* TEXT UNDER STUDY:
- - - - - - -

You are immediately arrested by the work of Jim Goldberg (b.1953) and the selections from his harrowing work, Raised by Wolves (1987 to 1993). This details the life of street kids Goldberg befriended in Los Angeles and San Francisco in the 1980s, including Tweeky Dave and Echo. There are plenty of photos but also physical objects including what appears to be the actual denim jacket covered in scrawls which one of the kids wears in the photos, FUCK OFF etched repeatedly in biro. And there are ‘photo-texts’ where a print of one of the street kids is accompanied by a white sheet with their scrawled, hand-written messages on them, such as:

I’m Dave who the fuck are you?

Or:

My mom was a junkie slut
My old man is a biker asshole from hell
the fucked-up asshole shot me in the gut when I was 10

These kids are really, really damaged. Another big print of a teenage boy with grazes on his face is accompanied by a text describing how sleazy old men pay to jerk off in front of him for money and how only taking drugs makes it bearable.

In some of the carefree biker photos of Lyon or Davidson, among the denim-clad young men lounging around smoking fags of shooting up or handling half-dressed women, there are babies. You can’t help thinking that Goldberg’s photos show what happened to those babies. Or what happened to the children of those babies. A couple of generations on from the original rebel chic of the late 50s to mid-60s, much of America is an urban wasteland of abandonment and dereliction and drugs.

This message is rammed home by the work in the next room of New York photographer Mary Ellen Mark (1940 to 2015). She worked on a long-term project, Streetwise (1983) recording her time spent with Erin Charles, a street kid known as ‘Tiny’, who she first met as a 13-year-old surviving on the streets of Seattle. In the last of these brutal photos teenage Tiny is crying, blurring her mascara.

Having consumed more than their fair share of American TV and movies through the magic of the internet, both of my teenage kids think America is the most fucked-up country in the world. Hard to disagree on this evidence.

Lillie with her rag doll. Seattle, Washington from the series Streetwise, 1983 by Mary Ellen Mark © Mary Ellen Mark/ Courtesy Howard Greenberg Gallery New York

Lillie with her rag doll. Seattle, Washington from the series Streetwise, 1983 by Mary Ellen Mark © Mary Ellen Mark. Courtesy Howard Greenberg Gallery New York

Then again – Putin’s Russia :).

- - - - - - -

* THINGS TO DO:
- 1) Please say whether each statement agrees with the exhibition review, answering yes or no and quoting the deciding words: (a) Goldberg's Raised by Wolves follows street kids in Los Angeles and San Francisco; (b) Mary Ellen Mark first met Tiny on the streets of Portland; (c) Mary Ellen Mark was born in 1953.
- 2) Resume the exhibition review from its final line and carry it forward.
Nothing in the listing is needed for this work.

Lens distortion parameter data:
- - - - - - -

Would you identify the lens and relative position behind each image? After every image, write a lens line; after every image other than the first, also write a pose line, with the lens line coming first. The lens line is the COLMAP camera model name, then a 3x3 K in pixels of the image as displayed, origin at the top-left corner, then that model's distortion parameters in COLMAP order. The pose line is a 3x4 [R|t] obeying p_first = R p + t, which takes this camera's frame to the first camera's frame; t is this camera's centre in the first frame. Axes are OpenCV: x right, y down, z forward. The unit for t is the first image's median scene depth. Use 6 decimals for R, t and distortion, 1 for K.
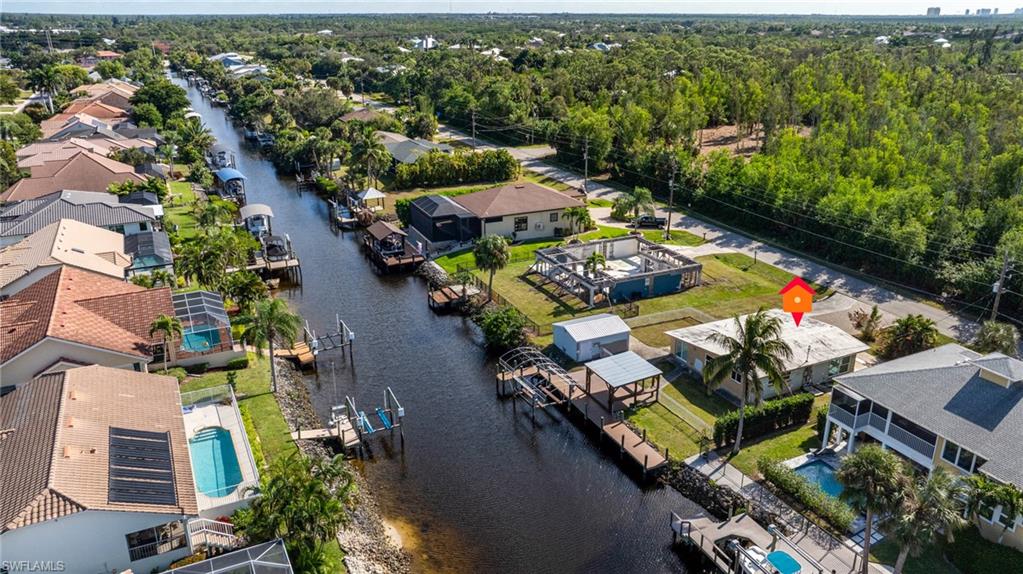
lens RADIAL K [[735.6, 0, 511.5], [0, 735.6, 287.0], [0, 0, 1]] dist [-0.002193, 0.001235]
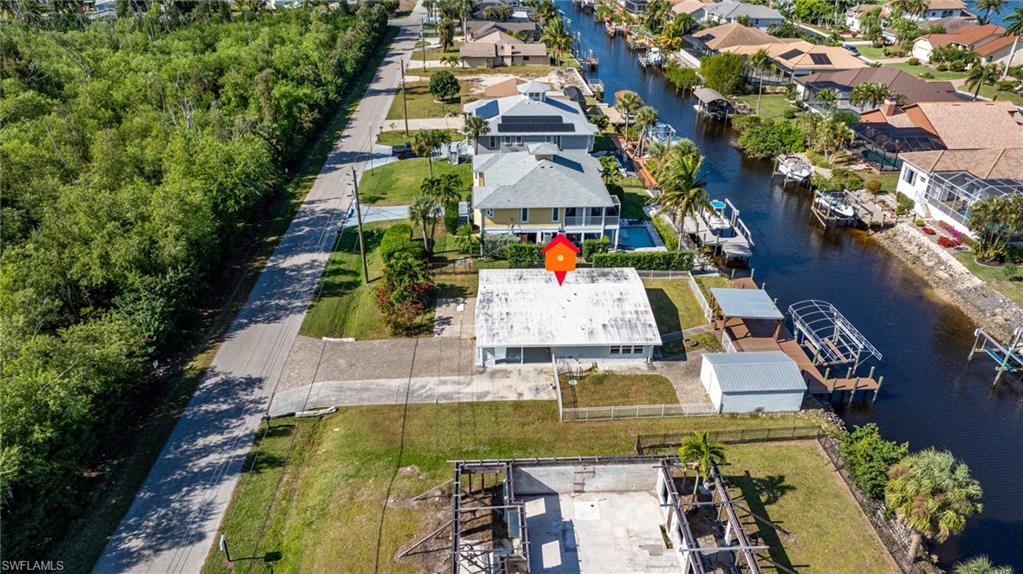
lens RADIAL K [[723.2, 0, 517.0], [0, 723.2, 283.9], [0, 0, 1]] dist [-0.022208, 0.012609]
pose [[-0.921914, -0.186352, 0.339630, 0.080441], [0.130358, 0.676345, 0.724958, -0.469857], [-0.364804, 0.712622, -0.599239, 1.220160]]
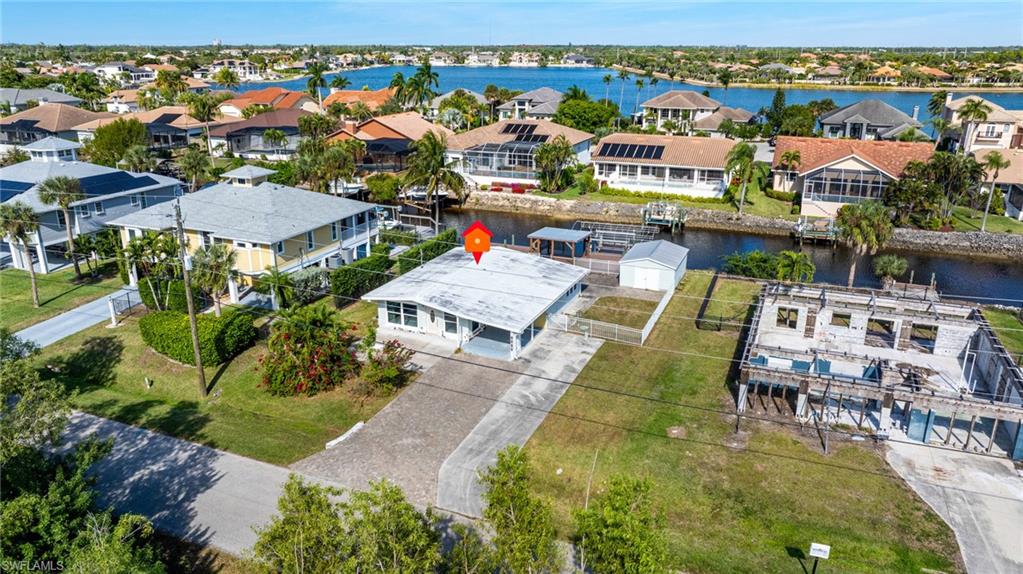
lens RADIAL K [[723.2, 0, 517.0], [0, 723.2, 283.9], [0, 0, 1]] dist [-0.022208, 0.012609]
pose [[-0.746146, 0.208168, -0.632402, 0.645312], [-0.235432, 0.805996, 0.543086, -0.284677], [0.622767, 0.554109, -0.552381, 1.158122]]
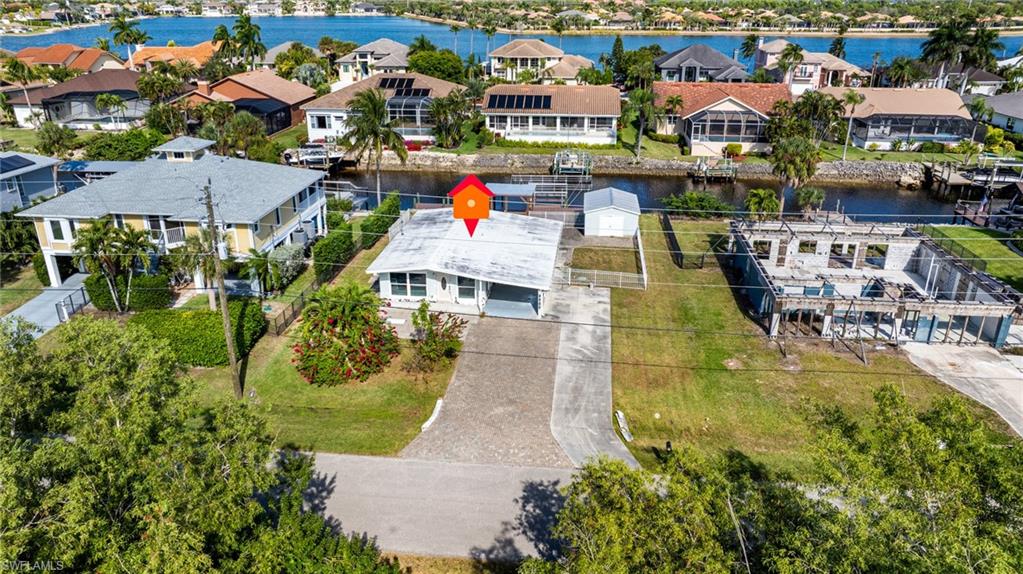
lens RADIAL K [[723.2, 0, 517.0], [0, 723.2, 283.9], [0, 0, 1]] dist [-0.022208, 0.012609]
pose [[-0.524820, 0.318392, -0.789424, 0.746335], [-0.300732, 0.798249, 0.521881, -0.243173], [0.796320, 0.511298, -0.323186, 1.038779]]
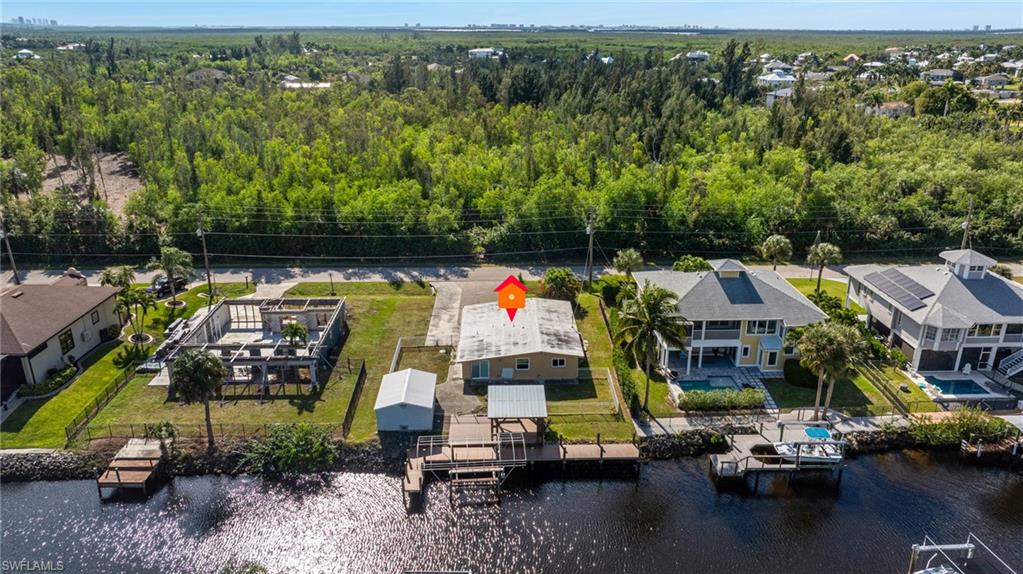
lens RADIAL K [[723.2, 0, 517.0], [0, 723.2, 283.9], [0, 0, 1]] dist [-0.022208, 0.012609]
pose [[0.402106, -0.306750, 0.862679, -0.453096], [0.316386, 0.930719, 0.183472, -0.151099], [-0.859192, 0.199165, 0.471299, 0.381537]]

- - - - - - -

* TASK-BY-TASK OUTPUTS:
- 1)
(a) Yes: "street kids Goldberg befriended in Los Angeles and San Francisco in the 1980s"
(b) No: "who she first met as a 13-year-old surviving on the streets of Seattle"
(c) No: "Mary Ellen Mark (1940 to 2015)"

- 2)
Boris Mikhailov (b.1938) specialises in brutally realistic colour photos of the bedraggled, ugly, poor inhabitants of his native Kharkov. The homeless have a special name, the bomzhev, and the Mikhailov room is devoted to a particularly humiliating sequence of two ugly old bomzhev preparing for their marriage, the ugly dwarfish woman, often topless, showing her haggard body and flat breasts, the bearded husband playing around with a twelve-inch dildo. Here are the happy couple:

Some light relief came in the form of a room of photographs by Chilean photographer Paz Errázuriz (b.1944). General Augusto Pinochet headed a military dictatorship in Chile from 1973 and 1990. Any form of political, cultural or religious non-conformity was punished with arrest, torture and executions. Errázuriz created a series depicting the community of transgender sex-workers working in an underground brothel in Chile, which was gathered together in the book Adam’s Apple (1982 to 1987). The photos here focused on the transgender brothers Pilar and Evelyn, the latter a particularly handsome man, who makes a fine-looking woman. I needed cheering up so I was relieved that some of the photos show Evelyn, apparently with other, straight, members of his family, laughing and joking. One of them catches a moment of real love and affection. Phew.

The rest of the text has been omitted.